• TRABAJO REQUERIDO
De acuerdo con el fragmento sobre Pablo de Rokha, ¿por qué el poeta no sabe emplear su fuerza excesiva para la fundación espiritual? Responde en una a tres oraciones.
***** FRAGMENTO CITADO
Ha escrito algunos de los versos más hermosos de la poesía chilena y también algunos de los versos más malos y vulgares. Me da la impresión de un niño sonámbulo con una fuerza excesiva que no sabe emplear para la fundación espiritual por carencia de rigor estético, maduración abstracta, y capacidad para la proyección de pensamientos puros. Las grandes cualidades de su obra radican en los impulsos de un primitivismo patético que no libera a través de la fantasía poética, sino que reproduce haciendo gala de arbitrariedad y banalidad. Da las notas iníciales de los grandes temas, y luego gira en órbitas locas. Danza mostrando muñones voluntarios. Cuando piensa, yerra, y más todavía cuando postula, pero entre los gestos y las paradojas, algo bulle, algo permanece como un destello de extraña lucidez. Las potencias terrestres y somáticas lo inducen y recurre a invectivas satánicas y ritmos mágicos que derrocha en ambigüedades sin alcanzar la esfera de los mitos. No hay otro poeta más fundamentalmente chileno y popular después de Pezoa Véliz. Pero es la chilenidad agraria, báquica, pueblerina. Poeta de una peculiar disposición para fusionar los sentidos y el verbo con la materia viva y orgánica. Antiplatónico por excelencia, realista, materialista, cotidiano. Pero en ningún caso marxista. Cumple la extraña paradoja de lo colectivo y maquinista desde el fondo de su yo desvalido.


El paisaje en el que actúa es fosco, membranoso y dentro del paisaje está muerto, más bien cadáver que muerto. La representación de la muerte no alcanza en él una categoría metafísica sino puramente plástica como en la imaginería popular medieval. Su negro individualismo de ángel caído entraña una furiosa teología negativa. Sus pinturas negativas denotan las fuerzas de disolución del inconsciente y su constante presentimiento de la nada. Su infantilismo espectral trata de ocultar una naturaleza romántica como una isla de oro rodeada por de sombra. Cuando descansa de su afán cosmogónico y reposa en su intimidad, dicta maravilloso versos de hondo afinamientos, tiernos, pensativo, voces epifánicas. Lirismo bíblico, dramático, embargado de una tristeza profunda y de una nostalgia esencial, que expresa la melancolía del hombre eterno sobre la tierra. Del hombre primordial, del último hombre después del diluvio, que impreca a los dioses y defiende su sociedad humana. Pablo de Rokha discierne intuitivamente sus elementos y los funde con el hombre temporal, de carne y hueso, lleno de contingencias y certidumbres humanas.
**********
***** MATERIAL DE ORIGEN
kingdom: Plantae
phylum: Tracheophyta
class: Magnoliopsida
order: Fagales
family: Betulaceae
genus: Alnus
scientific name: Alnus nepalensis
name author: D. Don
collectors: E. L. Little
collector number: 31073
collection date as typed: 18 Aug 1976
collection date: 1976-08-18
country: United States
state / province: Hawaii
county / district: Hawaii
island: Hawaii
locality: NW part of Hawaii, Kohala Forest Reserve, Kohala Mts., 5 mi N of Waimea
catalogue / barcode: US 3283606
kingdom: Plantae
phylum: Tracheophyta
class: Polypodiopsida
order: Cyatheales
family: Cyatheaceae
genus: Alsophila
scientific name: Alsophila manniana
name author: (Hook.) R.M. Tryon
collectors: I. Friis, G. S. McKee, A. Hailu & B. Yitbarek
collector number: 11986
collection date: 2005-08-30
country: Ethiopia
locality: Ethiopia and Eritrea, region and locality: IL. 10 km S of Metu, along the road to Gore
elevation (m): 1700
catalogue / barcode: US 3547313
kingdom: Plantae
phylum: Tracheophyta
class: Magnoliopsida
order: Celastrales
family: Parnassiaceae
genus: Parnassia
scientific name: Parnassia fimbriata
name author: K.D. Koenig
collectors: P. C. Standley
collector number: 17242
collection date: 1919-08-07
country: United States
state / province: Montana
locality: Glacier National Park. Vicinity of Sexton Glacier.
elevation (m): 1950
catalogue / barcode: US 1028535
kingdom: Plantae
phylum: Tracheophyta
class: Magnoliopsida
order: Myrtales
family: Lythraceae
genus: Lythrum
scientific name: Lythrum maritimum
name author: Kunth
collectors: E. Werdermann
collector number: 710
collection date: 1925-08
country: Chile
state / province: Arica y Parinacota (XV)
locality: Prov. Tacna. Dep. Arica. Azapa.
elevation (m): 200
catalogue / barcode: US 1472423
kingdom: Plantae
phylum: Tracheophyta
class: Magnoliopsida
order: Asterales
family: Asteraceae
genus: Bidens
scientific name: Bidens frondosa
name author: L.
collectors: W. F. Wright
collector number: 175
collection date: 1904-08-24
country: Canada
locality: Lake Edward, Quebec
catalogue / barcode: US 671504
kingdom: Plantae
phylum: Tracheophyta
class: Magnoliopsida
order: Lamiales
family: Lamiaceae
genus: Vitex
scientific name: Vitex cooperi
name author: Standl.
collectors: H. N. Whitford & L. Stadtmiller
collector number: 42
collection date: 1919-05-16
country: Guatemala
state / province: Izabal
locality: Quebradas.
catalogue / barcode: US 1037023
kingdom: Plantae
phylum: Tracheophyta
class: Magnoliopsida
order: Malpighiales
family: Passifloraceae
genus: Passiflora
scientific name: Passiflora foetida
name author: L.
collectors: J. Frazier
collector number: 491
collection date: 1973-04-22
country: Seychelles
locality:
**********
• EJERCICIO RESUELTO
No sabe emplearla porque carece de rigor estético, de maduración abstracta y de capacidad para la proyección de pensamientos puros.